The Sketchy CDC: How The Agency Is Playing Both Sides Of The Fence On Sugary Soft Drinks
The Centers for Disease Control and Prevention sure seems like it is in disarray these days.
There’s the Zika panic, of course, which has launched a series of herky-jerky mandates from the agency, including a door-to-door urine sampling unit that cruised the neighborhood where the Zika-infected mosquitoes were thought to be found, to the travel ban issued for pregnant women going to Miami, to the heavy spraying of naled and other dangerous chemicals in neighborhoods where Zika-carrying mosquitoes are suspected to reside.
Then there’s another crisis that may not be so highly placed in the news anymore, but which is a deadly and ubiquitous one nonetheless: the obesity epidemic. And the CDC’s response has been puzzling to say the least.
With obesity bringing an increased risk for a host of health problems, including heart disease, stroke, type 2 diabetes, and several kinds of cancer, it has been targeted in several nations.
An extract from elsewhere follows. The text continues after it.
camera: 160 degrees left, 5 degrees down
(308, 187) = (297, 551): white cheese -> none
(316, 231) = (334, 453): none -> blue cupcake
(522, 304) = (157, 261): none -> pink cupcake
Indeed, the World Health Organization has said that the aggressive marketing of soft drinks to children has had a direct impact on childhood obesity rates.
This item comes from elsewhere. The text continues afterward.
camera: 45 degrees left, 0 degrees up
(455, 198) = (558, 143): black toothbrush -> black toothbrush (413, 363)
And via a soda tax, in which the sugary, empty drinks suddenly become pricier and thus sees their popularity fall, obesity rates are also predicted to fall. A soda tax passed in Mexico recently, and sales of the drinks plummeted.
That’s why municipalities like Berkeley California are passing or trying to pass legislation that taxes soda–a position one would think the CDC would fully endorse.
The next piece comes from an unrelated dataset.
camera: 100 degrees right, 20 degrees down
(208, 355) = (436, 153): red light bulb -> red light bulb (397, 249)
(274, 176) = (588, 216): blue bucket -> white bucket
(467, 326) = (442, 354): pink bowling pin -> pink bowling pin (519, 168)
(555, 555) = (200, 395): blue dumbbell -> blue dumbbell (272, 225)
Indeed recent CDC research said that more aggressive action like the Mexican soda tax might be needed in order to get Americans to cut back.
But behind closed doors, the CDC’s attitude toward soda is hardly a united front. One source of consternation according to CDC insiders who are in the process of filing complaints is the ties between Michael Pratt, a senior advisor for global health–the CDC’s disease prevention unit–and Coca Cola’s pet interest group/front group International Life Sciences Institute.
Founded by Coke in 1978, the “institute” advocates for the beverage and food industries. And copious evidence has been uncovered showing that Pratt has been beating the drum for acceptance of the ILSI’s studies for years now.
This is troubling, as the ISLI has adopted a stance that calls not for reduced soda drinking–which would cut into profits–but rather for more exercise.
Now, of course, more exercise is not a bad thing. But to suggest that goevenrment should advocate only for kids to get up off their asses more and ignore the sugar epidemic that has blanketed the nation is absurd–especially when we have seen that soda taxes work.
But the CDC’s Pratt has served on a number of organizations created by Coke, acting as a scientific advisor to ISLI North America, and advising on a Coca-Cola-sponsored international study of childhood obesity.
Its time we call these rats out. There is far too much of this kind of captive agency behind-the-scenes work going on that directly harms the American people for the benefit of wealthy corporations. Write to the CDC today and demand that Michael Pratt resign.
Maybe one rat corpse nailed to the wall will scare the rest of them straight.